■ **YOUR OBJECTIVE**: Could you set down the listing below exactly and omit its images?
··· DATA SHOWN
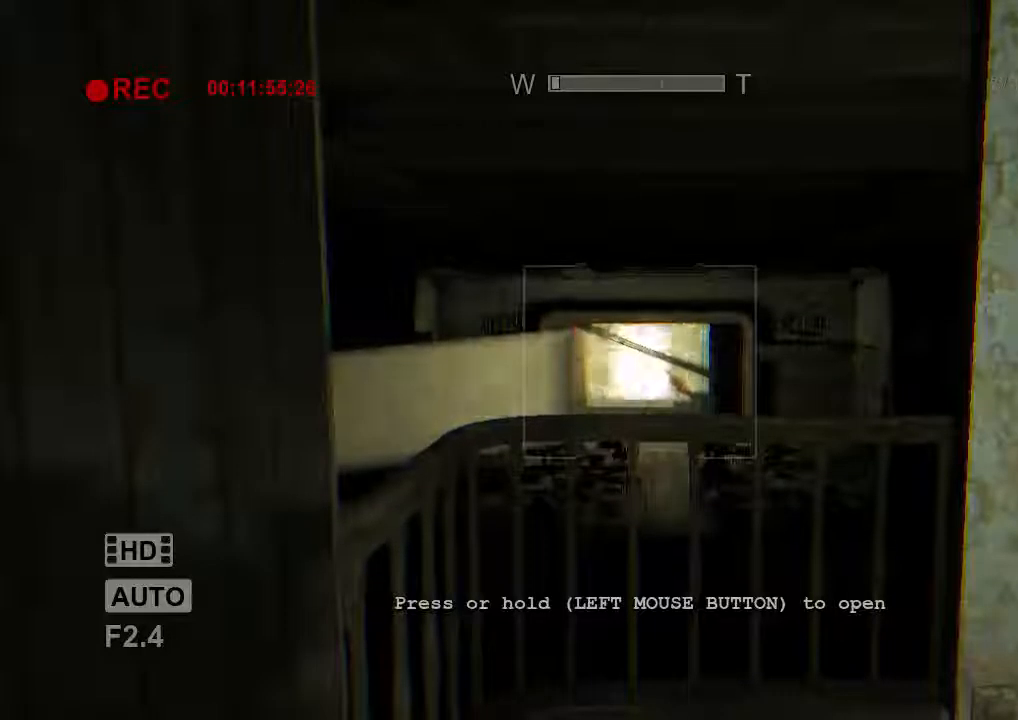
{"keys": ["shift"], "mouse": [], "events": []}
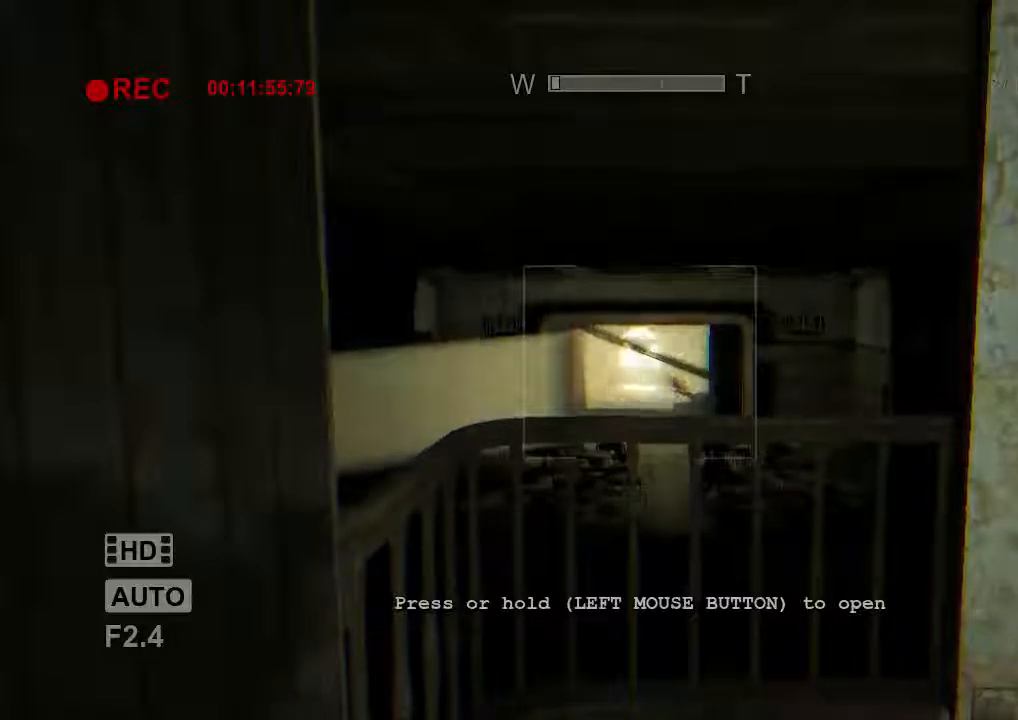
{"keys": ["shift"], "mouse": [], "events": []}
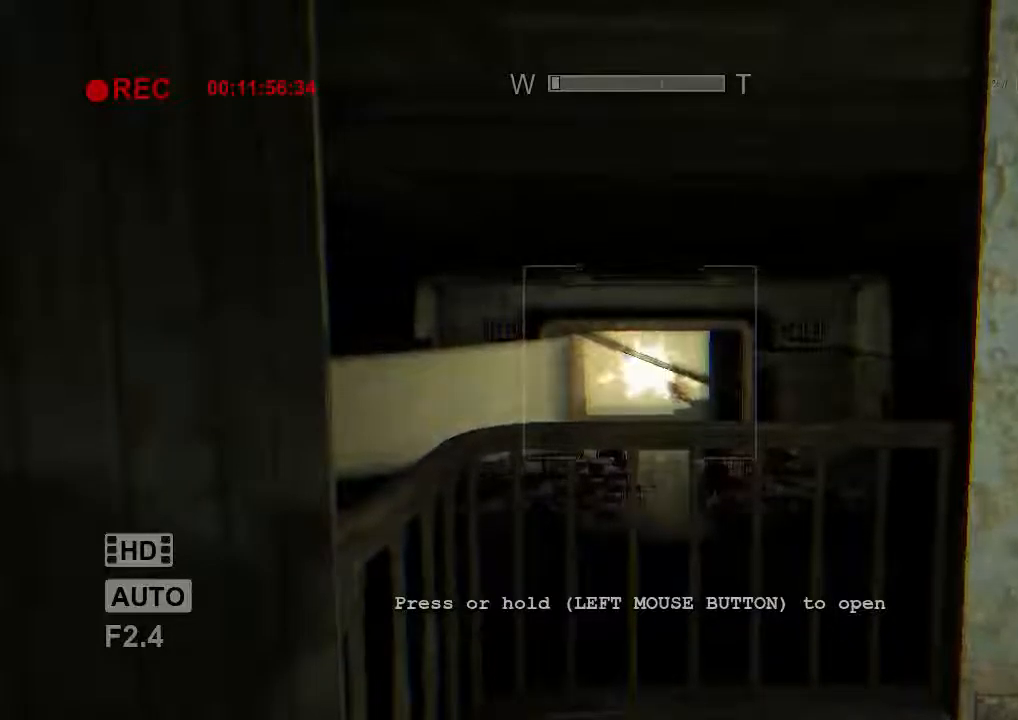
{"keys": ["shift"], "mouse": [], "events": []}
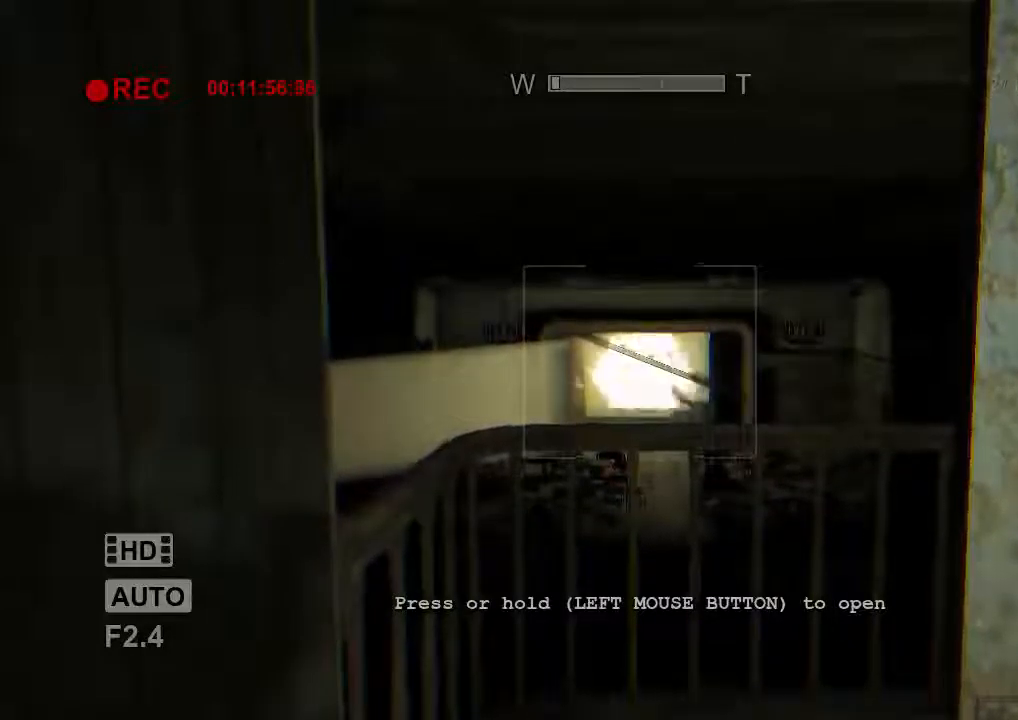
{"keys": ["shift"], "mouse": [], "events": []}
······
■ **RESULT FOR THIS TASK**:
{"keys": ["shift"], "mouse": [], "events": []}
{"keys": ["shift"], "mouse": [], "events": []}
{"keys": ["shift"], "mouse": [], "events": []}
{"keys": ["shift"], "mouse": [], "events": []}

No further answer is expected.